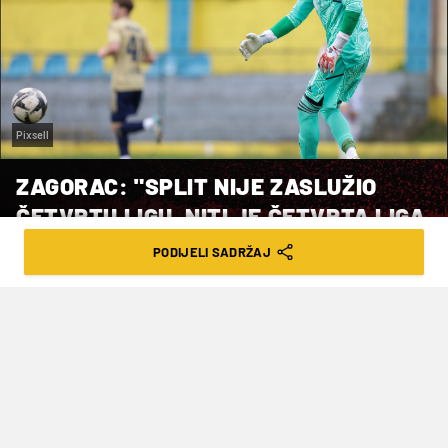
Pixsell
ZAGORAC: "SPLIT NIJE ZASLUŽIO
ČETVRTU LIGU, NITI JE ČETVRTA LIGA
ZASLUŽILA SPLIT"
PODIJELI SADRŽAJ
VRIJEME ČITANJA: 1MIN | UTO. 14.02.23. | 18:46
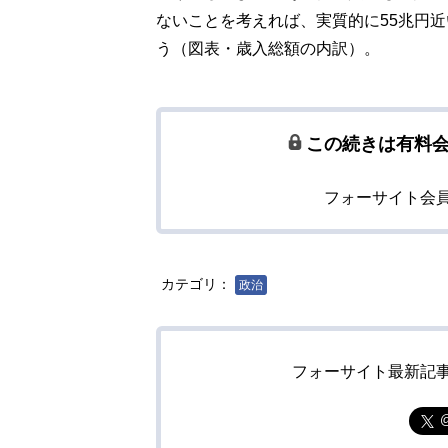
ないことを考えれば、実質的に55兆円
う（図表・歳入総額の内訳）。
この続きは有料
フォーサイト会
カテゴリ：
政治
フォーサイト最新記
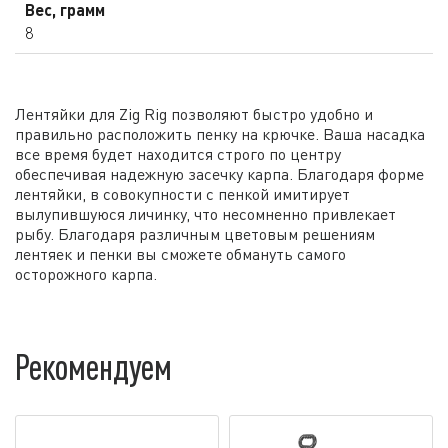
Вес, грамм
8
Лентяйки для Zig Rig позволяют быстро удобно и
правильно расположить пенку на крючке. Ваша насадка
все время будет находится строго по центру
обеспечивая надежную засечку карпа. Благодаря форме
лентяйки, в совокупности с пенкой имитирует
вылупившуюся личинку, что несомненно привлекает
рыбу. Благодаря различным цветовым решениям
лентяек и пенки вы сможете обмануть самого
осторожного карпа.
Рекомендуем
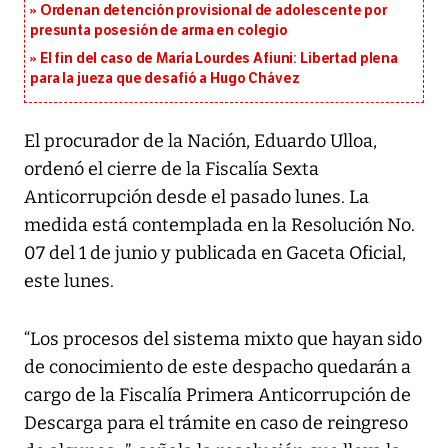
Ordenan detención provisional de adolescente por
presunta posesión de arma en colegio
El fin del caso de María Lourdes Afiuni: Libertad plena
para la jueza que desafió a Hugo Chávez
El procurador de la Nación, Eduardo Ulloa,
ordenó el cierre de la Fiscalía Sexta
Anticorrupción desde el pasado lunes. La
medida está contemplada en la Resolución No.
07 del 1 de junio y publicada en Gaceta Oficial,
este lunes.
“Los procesos del sistema mixto que hayan sido
de conocimiento de este despacho quedarán a
cargo de la Fiscalía Primera Anticorrupción de
Descarga para el trámite en caso de reingreso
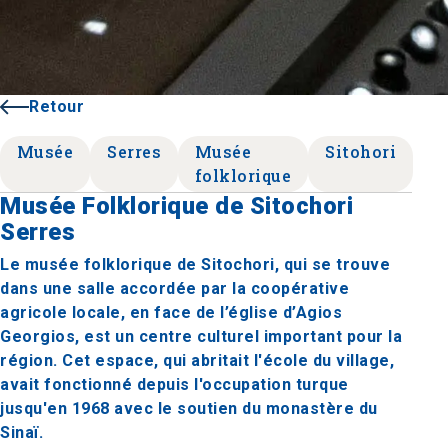
Retour
Musée
Serres
Musée
Sitohori
folklorique
Musée Folklorique de Sitochori
Serres
Le musée folklorique de Sitochori, qui se trouve
dans une salle accordée par la coopérative
agricole locale, en face de l’église d’Agios
Georgios, est un centre culturel important pour la
région. Cet espace, qui abritait l'école du village,
avait fonctionné depuis l'occupation turque
jusqu'en 1968 avec le soutien du monastère du
Sinaï.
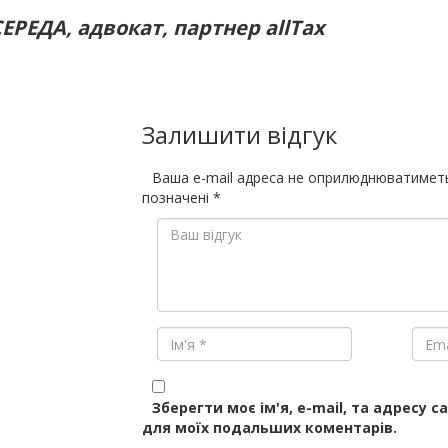
ЕРЕДА, адвокат, партнер allTax
Залишити відгук
Ваша e-mail адреса не оприлюднюватимет
позначені
*
Зберегти моє ім'я, e-mail, та адресу с
для моїх подальших коментарів.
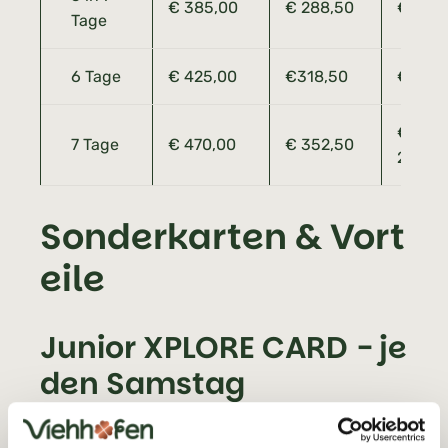
€ 385,00
€ 288,50
€ 192,
Tage
6 Tage
€ 425,00
€318,50
€ 212,
€
7 Tage
€ 470,00
€ 352,50
235,0
Sonderkarten & Vort
eile
Junior XPLORE CARD - je
den Samstag
Mit der
Junior XPLORE CARD
können die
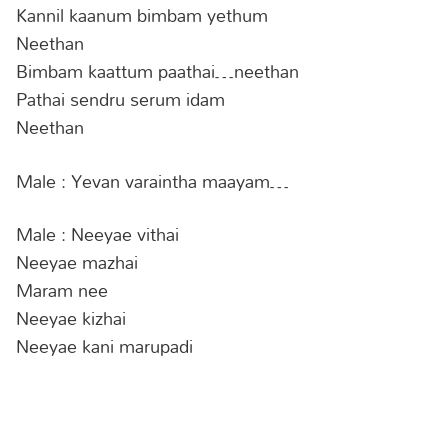
Kannil kaanum bimbam yethum
Neethan
Bimbam kaattum paathai…neethan
Pathai sendru serum idam
Neethan
Male : Yevan varaintha maayam…
Male : Neeyae vithai
Neeyae mazhai
Maram nee
Neeyae kizhai
Neeyae kani marupadi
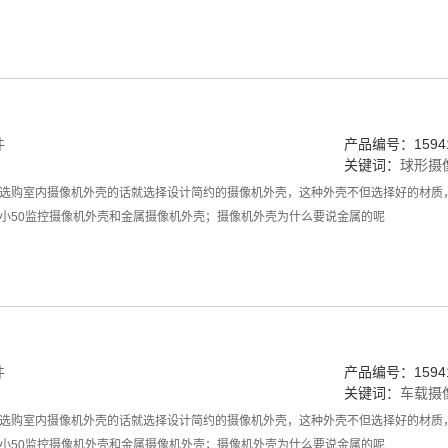
件
产品编号：15941
关键词：
球形摄
选购室内摄像机外壳的话就选择设计简约的摄像机外壳，这种外壳不但选择好的材质
小50监控摄像机外壳和金属摄像机外壳；摄像机外壳为什么要说金属的呢
件
产品编号：15941
关键词：
车载摄
选购室内摄像机外壳的话就选择设计简约的摄像机外壳，这种外壳不但选择好的材质
小50监控摄像机外壳和金属摄像机外壳；摄像机外壳为什么要说金属的呢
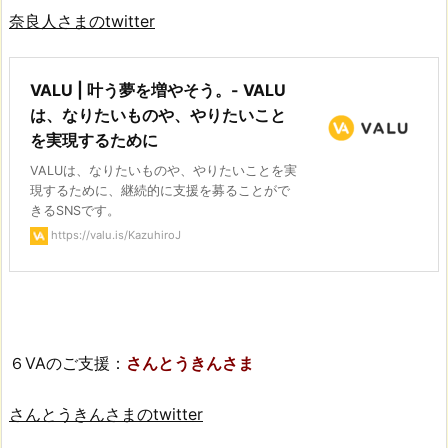
奈良人さまのtwitter
VALU | 叶う夢を増やそう。- VALU
は、なりたいものや、やりたいこと
を実現するために
VALUは、なりたいものや、やりたいことを実
現するために、継続的に支援を募ることがで
きるSNSです。
https://valu.is/KazuhiroJ
６VAのご支援：
さんとうきんさま
さんとうきんさまのtwitter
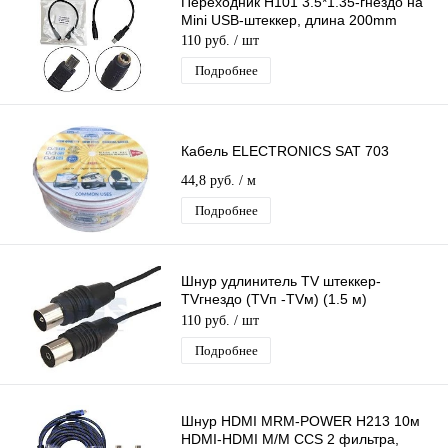
Переходник H101 3.5*1.35-гнездо на
Mini USB-штеккер, длина 200mm
110 руб.
/ шт
Подробнее
Кабель ELECTRONICS SAT 703
44,8 руб.
/ м
Подробнее
Шнур удлинитель TV штеккер-
TVгнездо (TVп -TVм) (1.5 м)
Антенный Шнур ВЧ штекер - ВЧ гнездо
110 руб.
/ шт
Подробнее
Шнур HDMI MRM-POWER H213 10м
HDMI-HDMI M/M CCS 2 фильтра,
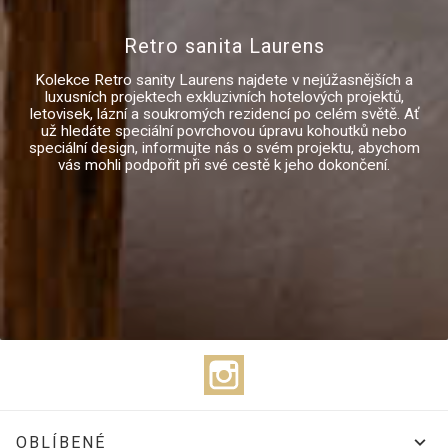
Retro sanita Laurens
Kolekce Retro sanity Laurens najdete v nejúžasnějších a
luxusních projektech exkluzivních hotelových projektů,
letovisek, lázní a soukromých rezidencí po celém světě. Ať
už hledáte speciální povrchovou úpravu kohoutků nebo
speciální design, informujte nás o svém projektu, abychom
vás mohli podpořit při své cestě k jeho dokončení.
Instagram

OBLÍBENÉ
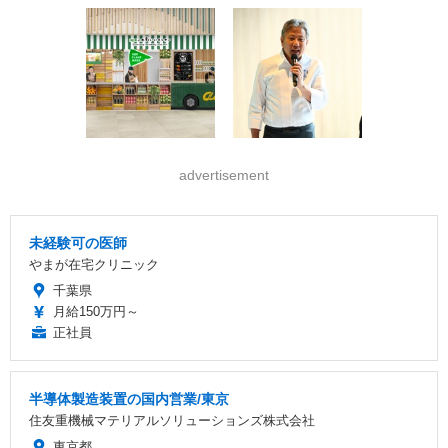
advertisement
未経験可の医師
やまが在宅クリニック
千葉県
月給150万円～
正社員
半導体製造装置の国内営業/東京
住友重機械マテリアルソリューションズ株式会社
東京都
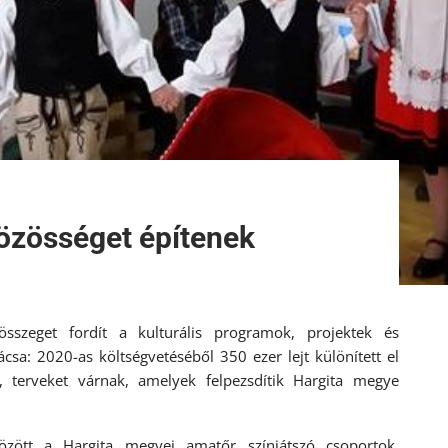
közösséget építenek
sszeget fordít a kulturális programok, projektek és
a: 2020-as költségvetéséből 350 ezer lejt különített el
, terveket várnak, amelyek felpezsdítik Hargita megye
között a Hargita megyei amatőr színjátszó csoportok,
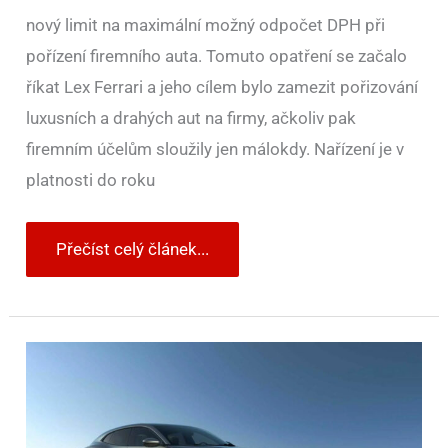
nový limit na maximální možný odpočet DPH při
pořízení firemního auta. Tomuto opatření se začalo
říkat Lex Ferrari a jeho cílem bylo zamezit pořizování
luxusních a drahých aut na firmy, ačkoliv pak
firemním účelům sloužily jen málokdy. Nařízení je v
platnosti do roku
Přečíst celý článek...
Koupit
Ferrari
na
firmu
nebude
problém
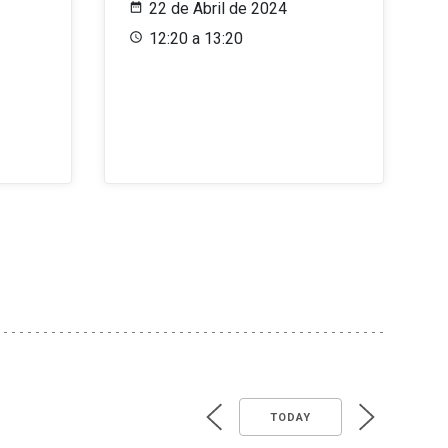
22 de Abril de 2024
12:20 a 13:20
TODAY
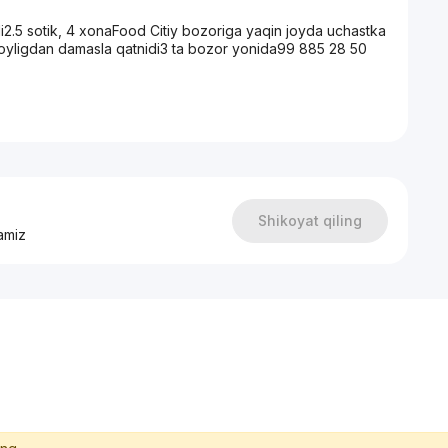
i2.5 sotik, 4 xonaFood Citiy bozoriga yaqin joyda uchastka
oyligdan damasla qatnidi3 ta bozor yonida99 885 28 50
Shikoyat qiling
amiz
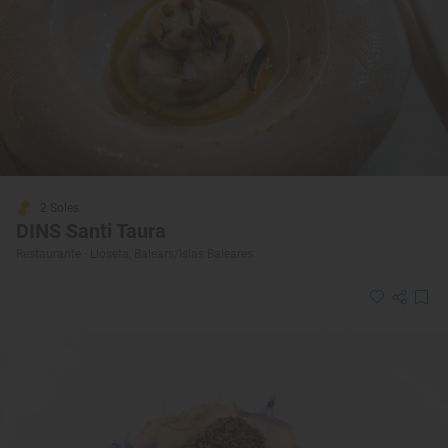
2 Soles
DINS Santi Taura
Restaurante · Lloseta, Balears/Islas Baleares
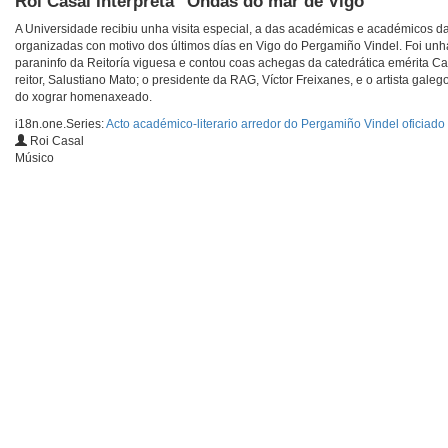
Roi Casal Interpreta "Ondas do mar de Vigo"
A Universidade recibiu unha visita especial, a das académicas e académicos d
organizadas con motivo dos últimos días en Vigo do Pergamiño Vindel. Foi unha
paraninfo da Reitoría viguesa e contou coas achegas da catedrática emérita 
reitor, Salustiano Mato; o presidente da RAG, Víctor Freixanes, e o artista gal
do xograr homenaxeado.
i18n.one.Series:
Acto académico-literario arredor do Pergamiño Vindel oficiad
Roi Casal
Músico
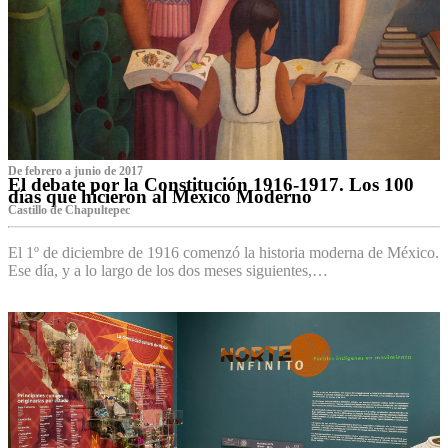
De febrero a junio de 2017
El debate por la Constitución 1916-1917. Los 100
días que hicieron al México Moderno
Castillo de Chapultepec
El 1º de diciembre de 1916 comenzó la historia moderna de México.
Ese día, y a lo largo de los dos meses siguientes,…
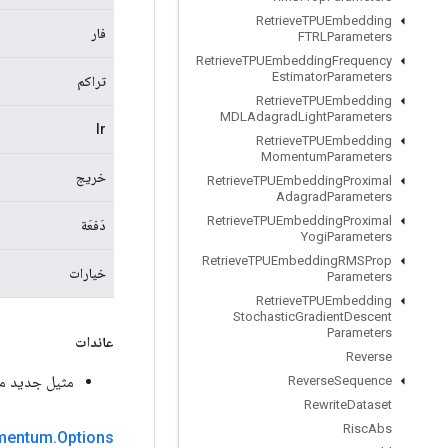
Retrieve
TPUEmbedding
فار
FTRLParameters
Retrieve
TPUEmbedding
Frequency
Estimator
Parameters
تراكم
Retrieve
TPUEmbedding
MDLAdagrad
Light
Parameters
lr
Retrieve
TPUEmbedding
Momentum
Parameters
خريج
Retrieve
TPUEmbedding
Proximal
Adagrad
Parameters
Retrieve
TPUEmbedding
Proximal
دَفعَة
Yogi
Parameters
Retrieve
TPUEmbedding
RMSProp
خيارات
Parameters
Retrieve
TPUEmbedding
Stochastic
Gradient
Descent
Parameters
عائدات
Reverse
مثيل جديد من ceApplyKerasMomentum
Reverse
Sequence
Rewrite
Dataset
Risc
Abs
mentum
.
Options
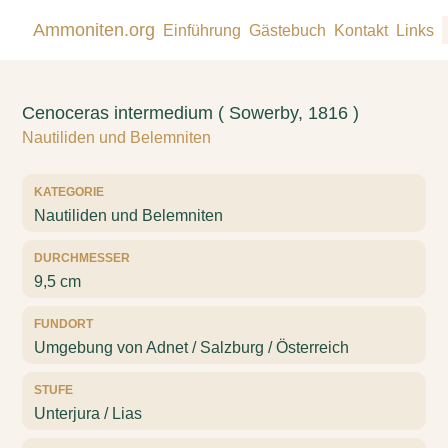
Ammoniten.org
Einführung
Gästebuch
Kontakt
Links
Cenoceras intermedium ( Sowerby, 1816 )
Nautiliden und Belemniten
KATEGORIE
Nautiliden und Belemniten
DURCHMESSER
9,5 cm
FUNDORT
Umgebung von Adnet / Salzburg / Österreich
STUFE
Unterjura / Lias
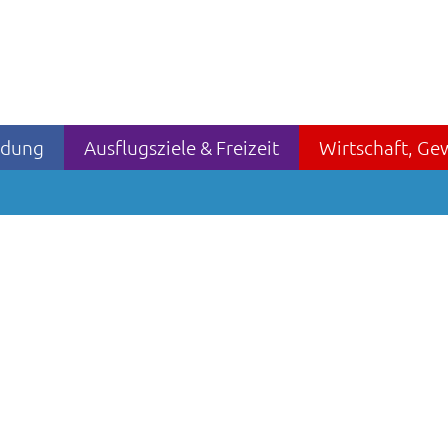
ildung
Ausflugsziele & Freizeit
Wirtschaft, Ge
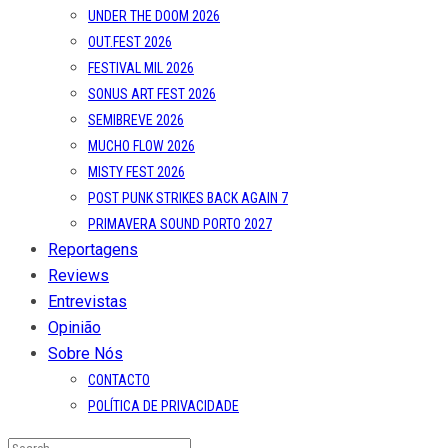
UNDER THE DOOM 2026
OUT.FEST 2026
FESTIVAL MIL 2026
SONUS ART FEST 2026
SEMIBREVE 2026
MUCHO FLOW 2026
MISTY FEST 2026
POST PUNK STRIKES BACK AGAIN 7
PRIMAVERA SOUND PORTO 2027
Reportagens
Reviews
Entrevistas
Opinião
Sobre Nós
CONTACTO
POLÍTICA DE PRIVACIDADE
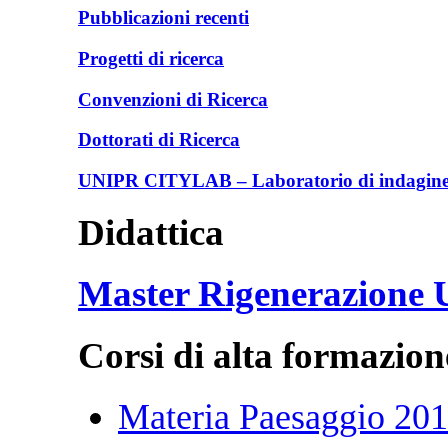
Pubblicazioni recenti
Progetti di ricerca
Convenzioni di Ricerca
Dottorati di Ricerca
UNIPR CITYLAB – Laboratorio di indagine e
Didattica
Master Rigenerazione
Corsi di alta formazion
Materia Paesaggio 20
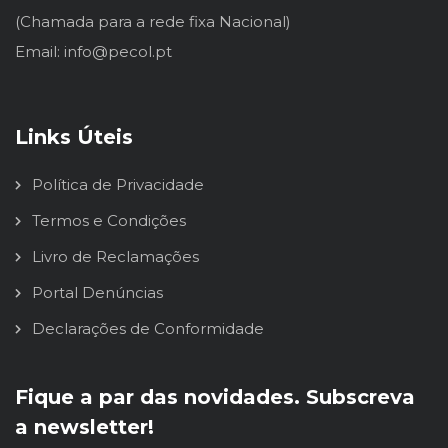
(Chamada para a rede fixa Nacional)
Email: info@pecol.pt
Links Úteis
Política de Privacidade
Termos e Condições
Livro de Reclamações
Portal Denúncias
Declarações de Conformidade
Fique a par das novidades. Subscreva
a newsletter!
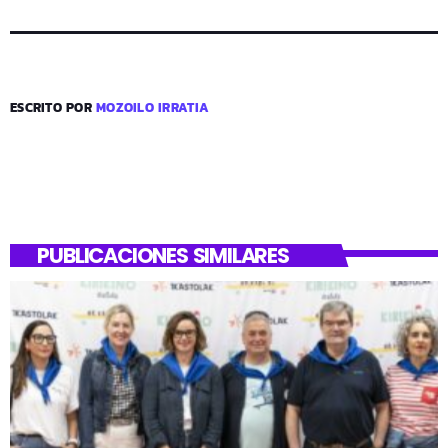
ESCRITO POR
MOZOILO IRRATIA
PUBLICACIONES SIMILARES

● ● ● ● ●

▶ Problem:
Transcribe the text read from the records, starting with the line that contains "közösséget építenek" and going on through the line that contains "Restaurante · Lloseta, Balears/Islas Baleares", including both of those lines. Leave out the pictures.

▶ Solved problem:
közösséget építenek
sszeget fordít a kulturális programok, projektek és
a: 2020-as költségvetéséből 350 ezer lejt különített el
, terveket várnak, amelyek felpezsdítik Hargita megye
között a Hargita megyei amatőr színjátszó csoportok,
nový limit na maximální možný odpočet DPH při
pořízení firemního auta. Tomuto opatření se začalo
říkat Lex Ferrari a jeho cílem bylo zamezit pořizování
luxusních a drahých aut na firmy, ačkoliv pak
firemním účelům sloužily jen málokdy. Nařízení je v
platnosti do roku
Přečíst celý článek...
Koupit
Ferrari
na
firmu
nebude
problém
22 de Abril de 2024
12:20 a 13:20
TODAY
i2.5 sotik, 4 xonaFood Citiy bozoriga yaqin joyda uchastka
oyligdan damasla qatnidi3 ta bozor yonida99 885 28 50
Shikoyat qiling
amiz
2 Soles
DINS Santi Taura
Restaurante · Lloseta, Balears/Islas Baleares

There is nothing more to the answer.